Excerpt -
·····
Categories includes, but are not limited to, lamp bulbs, candelabra
bulbs, compact fluorescent lamps, Christmas lights, dimmers,
fluorescent tubes, globe bulbs, multifaceted reflector bulbs,
landscape lighting, pool lighting, R or BR bulbs, recessed
downlights, and safety lighting. The category selection is executed
prior to step (B). In particular, first the plurality of categories
is graphically displayed through the user computing device. Then
the user account is prompted to select a specific category from the
plurality of design categories through the user computing device.
The plurality of design categories may be arranged in any order,
the preferred arrangement is alphabetical order. Additionally, the
plurality of design categories may be displayed through a variety
of means including, but not limited to, text, images, videos, and
animations in order to aid in identifying the type of light product
the user may need or is searching for. The selection of the
specific category from the plurality of design categories places a
limitation on which designs from the plurality of LED designs that
are viewed and compared against during step (F). In particular, the
aggregate set of desired specifications is compared against each
design within the set of corresponding LED designs for the specific
category. For example, a user may wish to replace a traditional
light bulb in the kitchen of his or her home, the present invention
would exclude any LED designs/products from the search that are not
typically used in home applications.
[0027] Referring to FIG. 3, in addition to subdividing the
plurality of LED designs, the plurality of design categories also
subdivides the plurality of filter questions. In particular, each
of the plurality of design categories is associated with a set of
corresponding questions within the plurality of filter questions.
The selection of the specific category from the plurality of design
categories limits which questions are used throughout the overall
process of the present invention. This tailors the overall process
to the set of corresponding LED designs for the specific category,
ensuring the user does not need to answer unrelated and unnecessary
questions in relation to his or her specific lighting application.
·····
Record list -
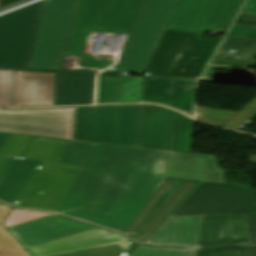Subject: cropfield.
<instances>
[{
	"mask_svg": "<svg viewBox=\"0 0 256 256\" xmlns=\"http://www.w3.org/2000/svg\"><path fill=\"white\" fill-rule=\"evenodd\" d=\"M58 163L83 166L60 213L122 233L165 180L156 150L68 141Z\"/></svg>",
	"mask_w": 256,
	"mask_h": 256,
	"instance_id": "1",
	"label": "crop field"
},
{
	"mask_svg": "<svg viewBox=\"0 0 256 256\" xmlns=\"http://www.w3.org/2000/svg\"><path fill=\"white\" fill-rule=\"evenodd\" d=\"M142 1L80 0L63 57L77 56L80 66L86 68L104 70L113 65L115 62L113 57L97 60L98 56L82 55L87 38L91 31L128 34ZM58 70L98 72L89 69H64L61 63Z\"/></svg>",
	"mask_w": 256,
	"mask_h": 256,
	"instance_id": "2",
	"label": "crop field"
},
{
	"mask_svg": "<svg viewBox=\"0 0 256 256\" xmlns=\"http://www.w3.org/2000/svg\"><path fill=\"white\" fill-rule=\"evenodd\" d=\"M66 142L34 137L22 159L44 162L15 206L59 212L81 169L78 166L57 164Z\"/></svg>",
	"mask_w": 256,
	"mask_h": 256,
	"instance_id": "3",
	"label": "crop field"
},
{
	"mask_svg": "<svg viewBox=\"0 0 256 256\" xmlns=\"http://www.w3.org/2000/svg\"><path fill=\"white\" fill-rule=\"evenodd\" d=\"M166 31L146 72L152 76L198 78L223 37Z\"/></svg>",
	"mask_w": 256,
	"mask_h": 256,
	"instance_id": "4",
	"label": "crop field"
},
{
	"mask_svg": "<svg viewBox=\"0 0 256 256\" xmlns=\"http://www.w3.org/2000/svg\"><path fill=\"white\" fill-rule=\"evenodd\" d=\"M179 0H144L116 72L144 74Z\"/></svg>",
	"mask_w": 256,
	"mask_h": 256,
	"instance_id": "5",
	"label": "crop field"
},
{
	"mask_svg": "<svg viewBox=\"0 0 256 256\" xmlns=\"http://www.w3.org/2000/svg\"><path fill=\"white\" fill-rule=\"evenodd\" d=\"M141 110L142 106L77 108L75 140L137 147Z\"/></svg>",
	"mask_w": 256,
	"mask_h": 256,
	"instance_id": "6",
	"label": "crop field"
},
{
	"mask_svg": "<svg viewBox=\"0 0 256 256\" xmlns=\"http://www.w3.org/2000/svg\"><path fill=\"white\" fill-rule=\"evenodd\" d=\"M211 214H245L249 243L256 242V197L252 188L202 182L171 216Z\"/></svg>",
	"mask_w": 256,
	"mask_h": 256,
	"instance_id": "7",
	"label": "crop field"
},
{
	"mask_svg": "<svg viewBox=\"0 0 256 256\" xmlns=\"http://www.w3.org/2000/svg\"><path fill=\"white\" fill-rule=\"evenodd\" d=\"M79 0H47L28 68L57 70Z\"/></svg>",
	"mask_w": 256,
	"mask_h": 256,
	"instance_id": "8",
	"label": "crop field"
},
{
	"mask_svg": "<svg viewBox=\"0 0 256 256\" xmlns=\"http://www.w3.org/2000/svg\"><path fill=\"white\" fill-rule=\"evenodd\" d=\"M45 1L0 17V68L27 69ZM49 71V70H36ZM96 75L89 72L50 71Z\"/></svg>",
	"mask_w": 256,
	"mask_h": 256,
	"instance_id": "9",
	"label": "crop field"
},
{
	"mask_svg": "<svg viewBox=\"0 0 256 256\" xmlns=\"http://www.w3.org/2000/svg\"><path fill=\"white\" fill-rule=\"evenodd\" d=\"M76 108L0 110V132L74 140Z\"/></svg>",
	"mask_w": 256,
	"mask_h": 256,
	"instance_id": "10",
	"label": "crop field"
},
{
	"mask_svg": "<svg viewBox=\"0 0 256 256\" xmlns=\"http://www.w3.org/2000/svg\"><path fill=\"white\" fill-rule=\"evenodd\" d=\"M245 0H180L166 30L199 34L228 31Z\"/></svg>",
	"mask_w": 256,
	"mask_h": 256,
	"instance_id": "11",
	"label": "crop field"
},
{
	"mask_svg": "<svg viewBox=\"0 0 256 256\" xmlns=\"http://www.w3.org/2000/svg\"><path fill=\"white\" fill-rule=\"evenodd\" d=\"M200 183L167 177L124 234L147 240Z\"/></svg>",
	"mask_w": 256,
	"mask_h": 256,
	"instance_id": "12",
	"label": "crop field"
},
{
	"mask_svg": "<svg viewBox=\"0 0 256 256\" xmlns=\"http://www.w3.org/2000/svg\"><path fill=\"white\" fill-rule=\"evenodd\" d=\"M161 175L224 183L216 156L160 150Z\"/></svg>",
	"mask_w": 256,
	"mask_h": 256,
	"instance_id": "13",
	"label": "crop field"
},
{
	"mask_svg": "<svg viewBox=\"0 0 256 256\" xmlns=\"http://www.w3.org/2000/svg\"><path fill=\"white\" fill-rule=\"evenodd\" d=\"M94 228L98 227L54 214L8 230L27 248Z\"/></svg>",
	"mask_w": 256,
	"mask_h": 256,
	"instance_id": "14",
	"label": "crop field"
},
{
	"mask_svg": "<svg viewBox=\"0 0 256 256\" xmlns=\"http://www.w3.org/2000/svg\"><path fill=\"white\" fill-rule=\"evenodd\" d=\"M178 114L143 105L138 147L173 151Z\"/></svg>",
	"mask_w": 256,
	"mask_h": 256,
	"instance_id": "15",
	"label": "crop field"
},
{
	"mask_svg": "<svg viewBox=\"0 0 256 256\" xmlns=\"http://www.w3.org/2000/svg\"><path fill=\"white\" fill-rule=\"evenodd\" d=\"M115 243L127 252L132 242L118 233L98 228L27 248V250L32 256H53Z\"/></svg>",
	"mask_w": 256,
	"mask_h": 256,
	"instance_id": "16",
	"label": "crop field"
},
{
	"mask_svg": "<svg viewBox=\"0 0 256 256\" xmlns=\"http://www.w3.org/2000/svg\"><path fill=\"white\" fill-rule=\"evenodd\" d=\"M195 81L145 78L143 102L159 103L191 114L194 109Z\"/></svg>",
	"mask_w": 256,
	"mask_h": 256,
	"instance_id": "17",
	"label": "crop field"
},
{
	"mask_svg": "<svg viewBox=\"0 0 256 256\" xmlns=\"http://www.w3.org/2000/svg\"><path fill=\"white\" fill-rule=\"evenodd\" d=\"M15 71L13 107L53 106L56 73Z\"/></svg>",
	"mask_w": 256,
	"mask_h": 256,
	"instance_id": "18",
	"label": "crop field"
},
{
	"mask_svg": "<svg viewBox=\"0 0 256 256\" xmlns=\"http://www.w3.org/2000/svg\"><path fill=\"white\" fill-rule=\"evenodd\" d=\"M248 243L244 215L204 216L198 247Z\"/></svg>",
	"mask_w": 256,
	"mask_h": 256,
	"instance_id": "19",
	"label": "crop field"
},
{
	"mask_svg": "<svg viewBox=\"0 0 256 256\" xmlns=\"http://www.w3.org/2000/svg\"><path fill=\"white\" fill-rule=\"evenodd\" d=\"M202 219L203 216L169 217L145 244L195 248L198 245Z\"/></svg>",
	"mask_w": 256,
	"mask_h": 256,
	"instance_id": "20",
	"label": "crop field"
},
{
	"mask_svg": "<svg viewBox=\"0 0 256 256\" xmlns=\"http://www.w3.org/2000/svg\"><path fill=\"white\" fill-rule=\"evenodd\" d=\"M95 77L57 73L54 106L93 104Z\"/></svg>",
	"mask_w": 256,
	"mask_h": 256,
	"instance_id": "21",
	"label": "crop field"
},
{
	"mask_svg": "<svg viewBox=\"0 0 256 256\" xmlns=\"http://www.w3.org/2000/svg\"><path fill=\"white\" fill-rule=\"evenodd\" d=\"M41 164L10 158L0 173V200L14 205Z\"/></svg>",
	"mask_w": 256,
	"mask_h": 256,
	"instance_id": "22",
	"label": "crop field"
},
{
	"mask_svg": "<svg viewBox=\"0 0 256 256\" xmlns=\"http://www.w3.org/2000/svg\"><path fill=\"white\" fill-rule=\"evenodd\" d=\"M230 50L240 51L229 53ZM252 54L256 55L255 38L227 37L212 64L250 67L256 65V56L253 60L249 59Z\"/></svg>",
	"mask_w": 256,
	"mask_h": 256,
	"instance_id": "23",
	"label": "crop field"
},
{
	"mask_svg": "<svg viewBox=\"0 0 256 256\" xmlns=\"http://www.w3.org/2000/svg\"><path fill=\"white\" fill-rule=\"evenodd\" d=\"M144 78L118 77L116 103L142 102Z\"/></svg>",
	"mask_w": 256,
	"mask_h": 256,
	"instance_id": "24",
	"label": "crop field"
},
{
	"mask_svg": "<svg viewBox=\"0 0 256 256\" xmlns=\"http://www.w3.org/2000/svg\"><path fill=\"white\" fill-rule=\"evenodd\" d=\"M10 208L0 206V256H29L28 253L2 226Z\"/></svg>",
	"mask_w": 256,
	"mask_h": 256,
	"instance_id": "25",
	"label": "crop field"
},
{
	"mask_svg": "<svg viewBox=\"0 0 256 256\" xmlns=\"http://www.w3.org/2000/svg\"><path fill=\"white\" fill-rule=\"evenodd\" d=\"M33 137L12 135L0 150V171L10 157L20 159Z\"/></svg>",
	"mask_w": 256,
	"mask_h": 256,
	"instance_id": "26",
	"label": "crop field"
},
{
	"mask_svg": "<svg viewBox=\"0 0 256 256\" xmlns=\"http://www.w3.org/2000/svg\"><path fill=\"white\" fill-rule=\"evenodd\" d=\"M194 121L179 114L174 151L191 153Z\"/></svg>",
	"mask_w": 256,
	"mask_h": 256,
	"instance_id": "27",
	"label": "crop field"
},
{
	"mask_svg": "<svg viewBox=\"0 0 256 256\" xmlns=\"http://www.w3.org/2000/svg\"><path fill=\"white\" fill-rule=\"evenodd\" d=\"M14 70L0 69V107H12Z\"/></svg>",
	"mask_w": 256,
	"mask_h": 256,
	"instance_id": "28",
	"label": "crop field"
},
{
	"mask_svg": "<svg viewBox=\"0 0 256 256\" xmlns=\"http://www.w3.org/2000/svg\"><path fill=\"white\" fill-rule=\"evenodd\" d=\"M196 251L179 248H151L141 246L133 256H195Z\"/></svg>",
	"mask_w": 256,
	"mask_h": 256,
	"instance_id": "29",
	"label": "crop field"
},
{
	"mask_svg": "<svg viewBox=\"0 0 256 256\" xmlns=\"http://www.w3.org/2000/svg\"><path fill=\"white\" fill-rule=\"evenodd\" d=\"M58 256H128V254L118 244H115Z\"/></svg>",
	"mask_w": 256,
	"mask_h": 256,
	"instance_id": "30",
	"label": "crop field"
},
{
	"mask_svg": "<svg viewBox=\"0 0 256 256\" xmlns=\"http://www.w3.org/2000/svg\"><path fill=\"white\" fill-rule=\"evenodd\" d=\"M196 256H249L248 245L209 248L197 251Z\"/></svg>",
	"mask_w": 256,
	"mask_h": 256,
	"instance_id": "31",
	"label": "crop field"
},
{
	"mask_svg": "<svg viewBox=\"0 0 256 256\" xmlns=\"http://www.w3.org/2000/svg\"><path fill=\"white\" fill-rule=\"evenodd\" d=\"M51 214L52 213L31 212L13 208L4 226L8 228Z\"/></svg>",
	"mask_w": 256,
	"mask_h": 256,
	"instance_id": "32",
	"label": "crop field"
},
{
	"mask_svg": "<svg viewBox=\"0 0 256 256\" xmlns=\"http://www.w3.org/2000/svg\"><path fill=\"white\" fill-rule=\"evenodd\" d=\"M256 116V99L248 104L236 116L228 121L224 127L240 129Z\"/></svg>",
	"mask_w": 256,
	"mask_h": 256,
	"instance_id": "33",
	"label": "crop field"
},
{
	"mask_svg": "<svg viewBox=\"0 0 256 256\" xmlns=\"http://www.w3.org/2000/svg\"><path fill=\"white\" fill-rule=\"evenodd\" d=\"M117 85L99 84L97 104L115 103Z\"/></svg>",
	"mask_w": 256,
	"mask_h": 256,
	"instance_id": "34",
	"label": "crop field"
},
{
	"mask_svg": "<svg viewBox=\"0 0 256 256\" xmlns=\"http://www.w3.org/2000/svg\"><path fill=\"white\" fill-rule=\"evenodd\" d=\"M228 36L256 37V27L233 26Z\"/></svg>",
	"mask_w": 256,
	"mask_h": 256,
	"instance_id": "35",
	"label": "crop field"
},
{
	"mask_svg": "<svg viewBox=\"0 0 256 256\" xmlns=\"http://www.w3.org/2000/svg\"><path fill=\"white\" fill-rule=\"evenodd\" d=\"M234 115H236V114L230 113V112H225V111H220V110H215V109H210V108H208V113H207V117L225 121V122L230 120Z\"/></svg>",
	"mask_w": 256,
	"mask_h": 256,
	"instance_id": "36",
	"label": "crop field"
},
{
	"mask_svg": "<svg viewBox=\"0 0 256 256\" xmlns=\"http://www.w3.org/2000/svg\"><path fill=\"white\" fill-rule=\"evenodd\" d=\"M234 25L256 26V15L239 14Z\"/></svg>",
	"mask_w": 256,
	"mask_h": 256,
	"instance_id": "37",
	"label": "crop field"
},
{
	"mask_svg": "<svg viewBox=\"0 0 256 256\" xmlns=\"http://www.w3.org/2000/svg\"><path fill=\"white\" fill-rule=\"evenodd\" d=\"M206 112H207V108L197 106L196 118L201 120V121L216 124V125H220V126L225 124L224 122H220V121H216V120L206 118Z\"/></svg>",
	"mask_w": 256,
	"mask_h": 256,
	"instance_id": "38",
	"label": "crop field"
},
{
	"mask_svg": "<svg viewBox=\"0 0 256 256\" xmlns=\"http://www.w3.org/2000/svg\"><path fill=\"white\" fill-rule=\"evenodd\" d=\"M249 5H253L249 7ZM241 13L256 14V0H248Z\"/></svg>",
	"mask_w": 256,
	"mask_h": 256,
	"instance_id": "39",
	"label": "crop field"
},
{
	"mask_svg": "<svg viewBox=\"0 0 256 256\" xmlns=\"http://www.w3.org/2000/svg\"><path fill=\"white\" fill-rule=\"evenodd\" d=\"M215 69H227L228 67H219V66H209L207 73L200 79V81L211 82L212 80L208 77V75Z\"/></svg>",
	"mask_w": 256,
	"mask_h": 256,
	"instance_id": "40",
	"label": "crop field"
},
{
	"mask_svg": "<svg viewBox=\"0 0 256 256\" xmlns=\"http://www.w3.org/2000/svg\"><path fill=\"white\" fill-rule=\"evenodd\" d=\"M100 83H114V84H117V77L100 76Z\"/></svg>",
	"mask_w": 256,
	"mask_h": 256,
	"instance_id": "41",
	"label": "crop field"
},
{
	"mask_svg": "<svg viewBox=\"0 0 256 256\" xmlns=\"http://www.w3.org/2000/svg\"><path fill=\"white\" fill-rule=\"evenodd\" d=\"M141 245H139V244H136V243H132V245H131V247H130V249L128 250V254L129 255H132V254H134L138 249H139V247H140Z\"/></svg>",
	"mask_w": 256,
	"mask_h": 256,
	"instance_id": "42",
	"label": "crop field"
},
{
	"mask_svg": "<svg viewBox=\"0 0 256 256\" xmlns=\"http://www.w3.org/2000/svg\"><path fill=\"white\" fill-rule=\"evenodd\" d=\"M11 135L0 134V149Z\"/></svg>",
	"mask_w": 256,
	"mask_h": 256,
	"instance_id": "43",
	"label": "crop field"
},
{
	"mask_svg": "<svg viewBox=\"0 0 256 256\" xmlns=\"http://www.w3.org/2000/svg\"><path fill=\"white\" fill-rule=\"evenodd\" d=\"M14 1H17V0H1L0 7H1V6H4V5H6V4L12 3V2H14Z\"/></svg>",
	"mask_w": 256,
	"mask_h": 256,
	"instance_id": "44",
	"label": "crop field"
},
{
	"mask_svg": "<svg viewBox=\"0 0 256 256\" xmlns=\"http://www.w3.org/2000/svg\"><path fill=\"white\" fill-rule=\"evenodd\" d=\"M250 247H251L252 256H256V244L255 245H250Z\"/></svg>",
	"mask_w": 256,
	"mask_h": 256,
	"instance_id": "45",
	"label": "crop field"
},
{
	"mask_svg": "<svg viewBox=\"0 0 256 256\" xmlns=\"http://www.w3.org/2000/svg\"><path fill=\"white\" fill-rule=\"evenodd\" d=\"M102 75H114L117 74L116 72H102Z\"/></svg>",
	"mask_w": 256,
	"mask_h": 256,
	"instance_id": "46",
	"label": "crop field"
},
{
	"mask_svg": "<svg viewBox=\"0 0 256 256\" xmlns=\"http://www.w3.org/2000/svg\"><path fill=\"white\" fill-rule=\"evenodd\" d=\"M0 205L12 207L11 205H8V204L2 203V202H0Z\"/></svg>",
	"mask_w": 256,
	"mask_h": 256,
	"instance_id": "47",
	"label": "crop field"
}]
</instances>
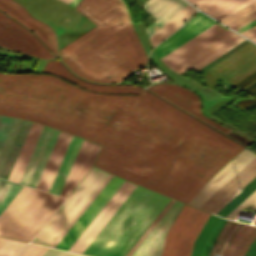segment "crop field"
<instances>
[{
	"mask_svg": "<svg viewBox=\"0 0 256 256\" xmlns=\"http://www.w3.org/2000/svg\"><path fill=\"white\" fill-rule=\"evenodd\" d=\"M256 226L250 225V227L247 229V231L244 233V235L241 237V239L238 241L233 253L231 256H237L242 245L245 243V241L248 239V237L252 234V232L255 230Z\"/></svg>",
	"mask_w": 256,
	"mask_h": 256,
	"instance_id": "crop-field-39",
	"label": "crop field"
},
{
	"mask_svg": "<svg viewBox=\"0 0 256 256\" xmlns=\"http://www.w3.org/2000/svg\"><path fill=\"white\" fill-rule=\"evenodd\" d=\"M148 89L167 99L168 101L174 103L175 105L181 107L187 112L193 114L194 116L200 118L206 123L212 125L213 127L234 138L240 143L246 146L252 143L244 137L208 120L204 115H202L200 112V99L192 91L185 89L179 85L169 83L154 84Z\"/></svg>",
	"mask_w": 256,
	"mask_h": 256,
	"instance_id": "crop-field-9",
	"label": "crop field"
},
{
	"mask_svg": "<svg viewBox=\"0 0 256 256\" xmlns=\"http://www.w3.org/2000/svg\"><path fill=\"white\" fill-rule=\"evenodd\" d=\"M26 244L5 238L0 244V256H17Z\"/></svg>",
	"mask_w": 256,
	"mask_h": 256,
·····
Goal 1 -
Condense the paragraph of the lighting excerpt that begins "[0027] Referring to FIG. 3" into a short bulleted list that keeps its main facts.
Goal 2 -
Output the entries from their start through the line containing "1L80 0L63 57L77", reproducing each line exactly and omitting the pictures.
The lighting excerpt and the entries come from unrelated sources.

Full output 1 -
- Per FIG. 3, the design categories subdivide both the LED designs and the filter questions.
- Each design category is associated with its own set of corresponding filter questions.
- Selecting a specific category limits which questions are used throughout the process.
- This tailors the process to that category's LED designs, so the user does not answer unrelated or unnecessary questions about his or her lighting application.

Full output 2 -
Subject: cropfield.
<instances>
[{
	"mask_svg": "<svg viewBox=\"0 0 256 256\" xmlns=\"http://www.w3.org/2000/svg\"><path fill=\"white\" fill-rule=\"evenodd\" d=\"M58 163L83 166L60 213L122 233L165 180L156 150L68 141Z\"/></svg>",
	"mask_w": 256,
	"mask_h": 256,
	"instance_id": "1",
	"label": "crop field"
},
{
	"mask_svg": "<svg viewBox=\"0 0 256 256\" xmlns=\"http://www.w3.org/2000/svg\"><path fill=\"white\" fill-rule=\"evenodd\" d=\"M142 1L80 0L63 57L77 56L80 66L86 68L104 70L113 65L115 62L113 57L97 60L98 56L82 55L87 38L91 31L128 34ZM58 70L98 72L89 69H64L61 63Z\"/></svg>",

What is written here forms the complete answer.